Policy makers may need to focus on establishing procedures for the regular evaluation and improvement of programming for veterans with PTSD. Veterans suffering from post-traumatic nightmares can benefit greatly from treatments and therapies that are evidence-based and effective, although veterans with post-traumatic nightmares may not all benefit equally from the same therapies. Veterans who have a higher history of traumatic experiences will need to receive treatment for their PTSD symptoms before they receive IR or SN treatment for their nightmares, so policy makers may need to focus on providing structural and financial support to train clinicians and healthcare advocates in providing access to these therapies.
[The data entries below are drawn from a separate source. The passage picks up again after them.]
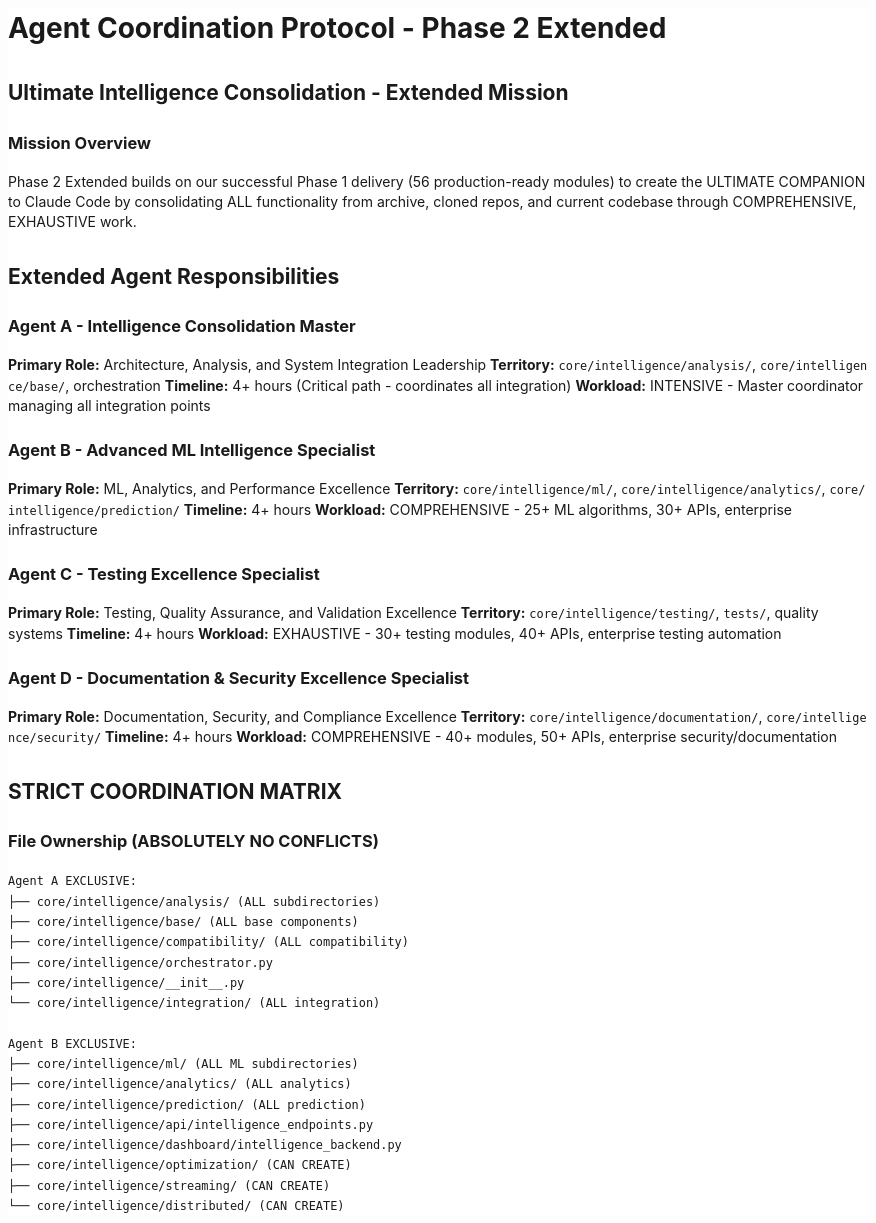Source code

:# Agent Coordination Protocol - Phase 2 Extended
## Ultimate Intelligence Consolidation - Extended Mission

### Mission Overview
Phase 2 Extended builds on our successful Phase 1 delivery (56 production-ready modules) to create the ULTIMATE COMPANION to Claude Code by consolidating ALL functionality from archive, cloned repos, and current codebase through COMPREHENSIVE, EXHAUSTIVE work.

## Extended Agent Responsibilities

### Agent A - Intelligence Consolidation Master
**Primary Role:** Architecture, Analysis, and System Integration Leadership
**Territory:** `core/intelligence/analysis/`, `core/intelligence/base/`, orchestration
**Timeline:** 4+ hours (Critical path - coordinates all integration)
**Workload:** INTENSIVE - Master coordinator managing all integration points

### Agent B - Advanced ML Intelligence Specialist  
**Primary Role:** ML, Analytics, and Performance Excellence
**Territory:** `core/intelligence/ml/`, `core/intelligence/analytics/`, `core/intelligence/prediction/`
**Timeline:** 4+ hours 
**Workload:** COMPREHENSIVE - 25+ ML algorithms, 30+ APIs, enterprise infrastructure

### Agent C - Testing Excellence Specialist
**Primary Role:** Testing, Quality Assurance, and Validation Excellence
**Territory:** `core/intelligence/testing/`, `tests/`, quality systems
**Timeline:** 4+ hours
**Workload:** EXHAUSTIVE - 30+ testing modules, 40+ APIs, enterprise testing automation

### Agent D - Documentation & Security Excellence Specialist
**Primary Role:** Documentation, Security, and Compliance Excellence
**Territory:** `core/intelligence/documentation/`, `core/intelligence/security/`
**Timeline:** 4+ hours
**Workload:** COMPREHENSIVE - 40+ modules, 50+ APIs, enterprise security/documentation

## STRICT COORDINATION MATRIX

### File Ownership (ABSOLUTELY NO CONFLICTS)
```
Agent A EXCLUSIVE:
├── core/intelligence/analysis/ (ALL subdirectories)
├── core/intelligence/base/ (ALL base components)
├── core/intelligence/compatibility/ (ALL compatibility)
├── core/intelligence/orchestrator.py
├── core/intelligence/__init__.py
└── core/intelligence/integration/ (ALL integration)

Agent B EXCLUSIVE:
├── core/intelligence/ml/ (ALL ML subdirectories)
├── core/intelligence/analytics/ (ALL analytics)
├── core/intelligence/prediction/ (ALL prediction)
├── core/intelligence/api/intelligence_endpoints.py
├── core/intelligence/dashboard/intelligence_backend.py
├── core/intelligence/optimization/ (CAN CREATE)
├── core/intelligence/streaming/ (CAN CREATE)
└── core/intelligence/distributed/ (CAN CREATE)

```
Policy makers should work with healthcare professionals to be sure that veterans have access to effective and appropriate treatments for post-traumatic nightmares and a variety of therapies, including IR and SN.
For Future Research
Future research examining potential treatments for veterans with post-traumatic nightmares will need to include a more varied population of veterans, as this study was limited to male Vietnam veterans with severe, chronic PTSD receiving treatment from VA hospitals. The experiences of female veterans, veterans from other service eras and veterans receiving care from private physicians may provide useful information for both researchers and healthcare professionals. Researchers should also examine the effects of characteristics that served as exclusion criteria in this study, including schizophrenia, substance abuse, sleep apnea and other medical disorders, to determine whether these factors play a role in treatment outcomes and treatment dropout rates. Future research should also explore the impact of psychotropic medications on treatment outcomes, as certain medications may lead to better outcomes for veterans with post-traumatic nightmares. The results of this study also indicate that there is a need for further exploration of IR and SN treatments, as few participants achieved significant improvement through one of these treatments. Future studies should explore both the efficacy of these nightmare-specific treatment programs and the impact of combining them, as receiving both treatments may have a more positive impact. Researchers should utilize long-term follow up assessments to evaluate the impact of these treatments, and session-by-session ratings of symptoms and treatment credibility, which allow for the examination of participant views of these therapies in terms of perceived helpfulness and effectiveness.